Repartitioning

vamsi.4a6 · Post by **vamsi.4a6** » Mon Jun 23, 2014 6:38 am

i checked in google and red books to get information about repartiting in datastage but no information.I heard about partition and collecting algorithim.what is repartiting in datastage
and when it is required.I came to know this term when i had discussion with my team mate?

ssnegi · Post by **ssnegi** » Mon Jun 23, 2014 7:09 am

Repartitioning data.

Repartitioning refers to changing the partition from stage to stage. This adversely affects performance due to the time taken to change the partition and should be generally avoided.
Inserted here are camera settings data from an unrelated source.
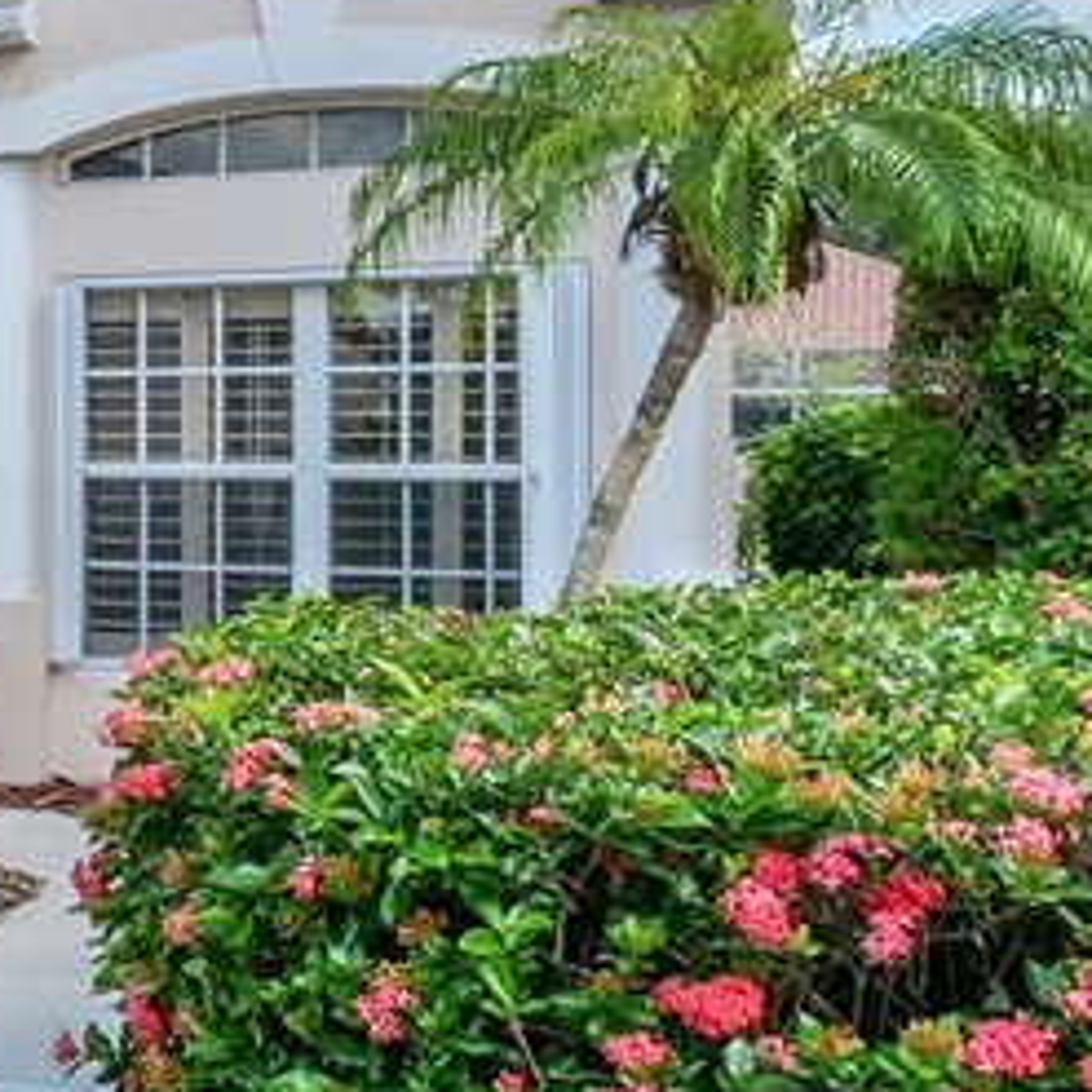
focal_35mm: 66
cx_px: -986
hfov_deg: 18.7
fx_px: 2356
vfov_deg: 26.1
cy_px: 535
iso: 200
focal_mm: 9
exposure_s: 1/125
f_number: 11
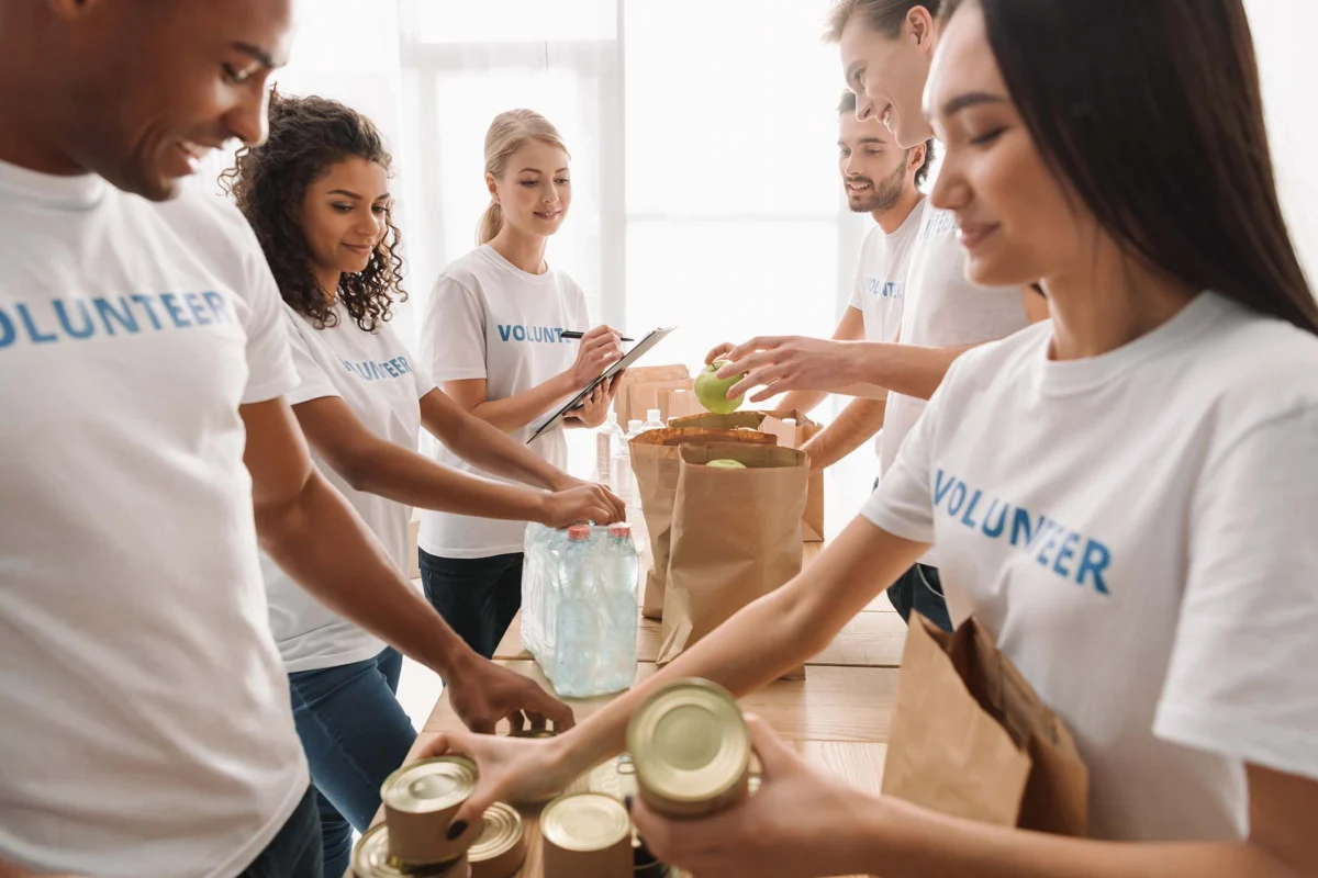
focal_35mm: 24
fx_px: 879
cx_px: 659
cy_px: 439
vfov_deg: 53.1
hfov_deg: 73.7
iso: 250
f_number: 3.5
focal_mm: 24
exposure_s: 1/200
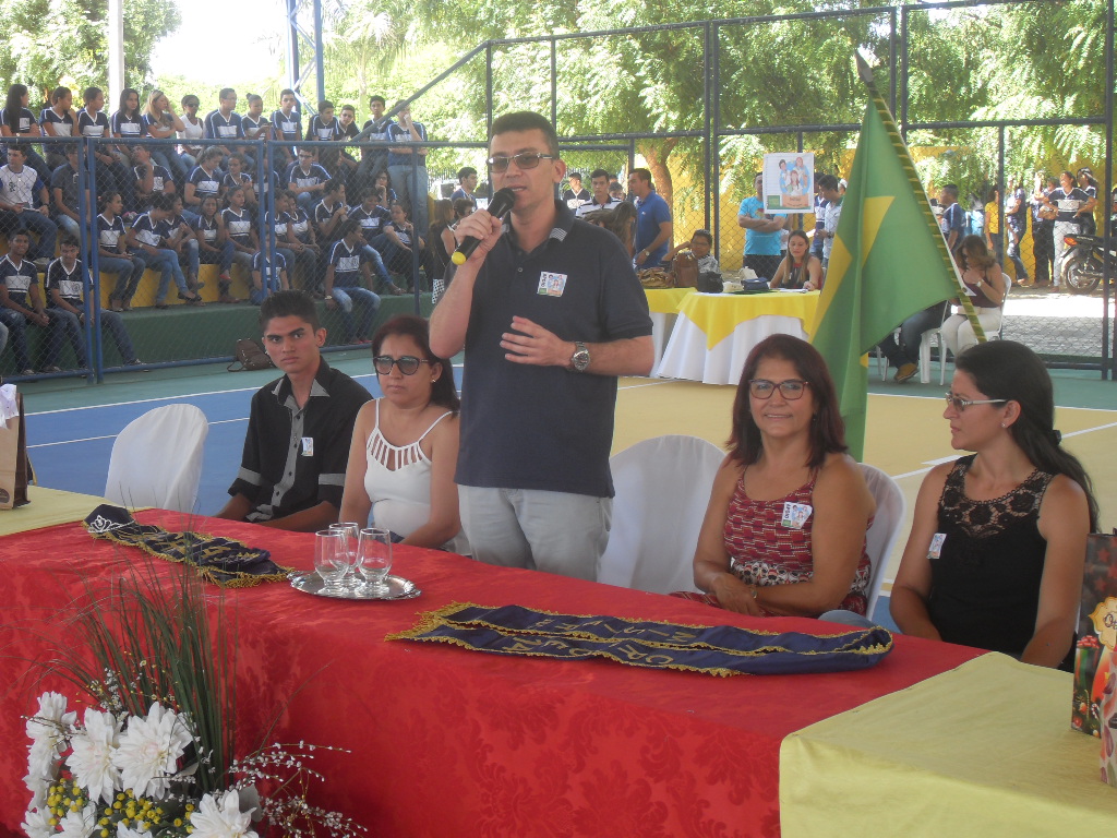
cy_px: 419
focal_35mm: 59
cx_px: 558
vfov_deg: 24.8
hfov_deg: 32.7
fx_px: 1904
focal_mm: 10.1
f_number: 3.7
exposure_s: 1/60
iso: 100
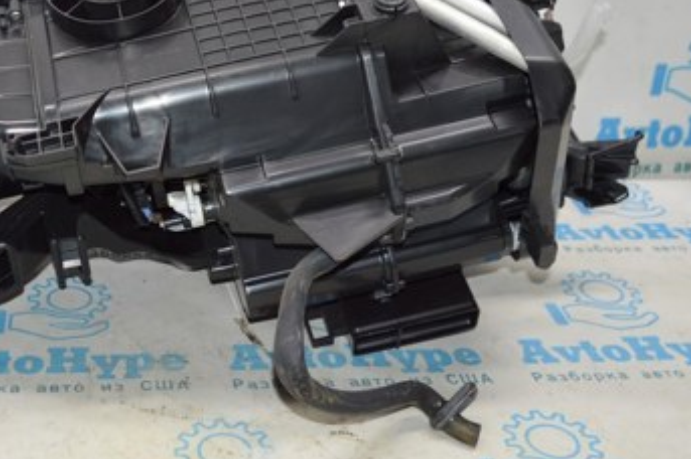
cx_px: 175
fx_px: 1074
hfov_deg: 34.9
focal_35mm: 56
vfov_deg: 23.6
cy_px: 63
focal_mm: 20
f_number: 4
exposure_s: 1/60
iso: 400
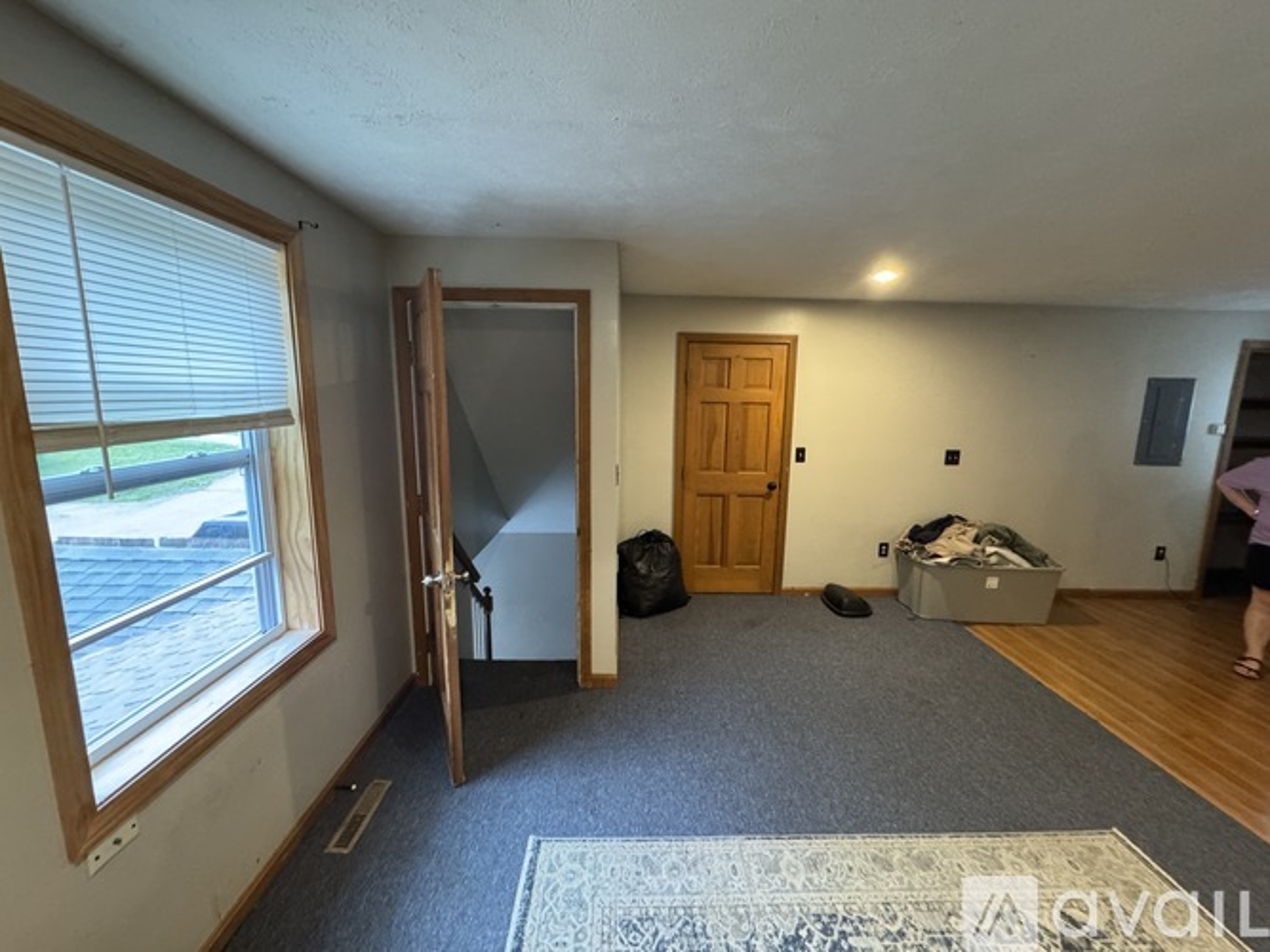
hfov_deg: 102.1
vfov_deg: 85.7
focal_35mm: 14
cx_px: 635
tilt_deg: -9.0
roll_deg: -0.9
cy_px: 476
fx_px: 514
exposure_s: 1/60
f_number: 2.2
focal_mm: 2.22
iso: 800
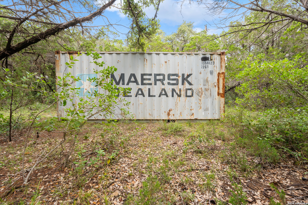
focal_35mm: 16
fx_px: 141
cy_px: 102
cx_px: 154
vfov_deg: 72.1
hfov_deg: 95.0
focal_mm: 16.5
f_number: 9
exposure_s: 1/50
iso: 200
ArndW · Post by **ArndW** » Mon Jun 23, 2014 4:16 pm

Woah - hold your horses and slow down... Repartitioning is not necessarily a bad thing to be avoided, while it does cause overhead it is sometimes necessary in order to correctly process data.

When you are parallel processing, for example with 3 parallel streams and each stream is processing 1/3 of the data (let's say using a round-robin partitioning algorithm) you normally wouldn't need to re-partition the data. But if you need to include the minimum value of column "B" in your output, then those 3 streams of data would need to be repartitioned on column "B" in order to determine the minimum, otherwise each stream would get a minimum of only those records which it processes.

Often this repartitioning can be minimized in an optimized job design, but rarely can one avoid repartitioning in a complex parallel job.

ray.wurlod · Post by **ray.wurlod** » Mon Jun 23, 2014 4:43 pm

Repartitioning theoretically requires to move rows to other nodes (partitions). On MPP/cluster/grid environments this may mean moving rows over the network (TCP/IP), which degrades performance somewhat. However, on an SMP ("share everything") environment, one copy of the data are kept in shared memory, so there is no actual movement of rows over the network.

Repartitioning, like sorting, comes at a cost but is sometimes necessary.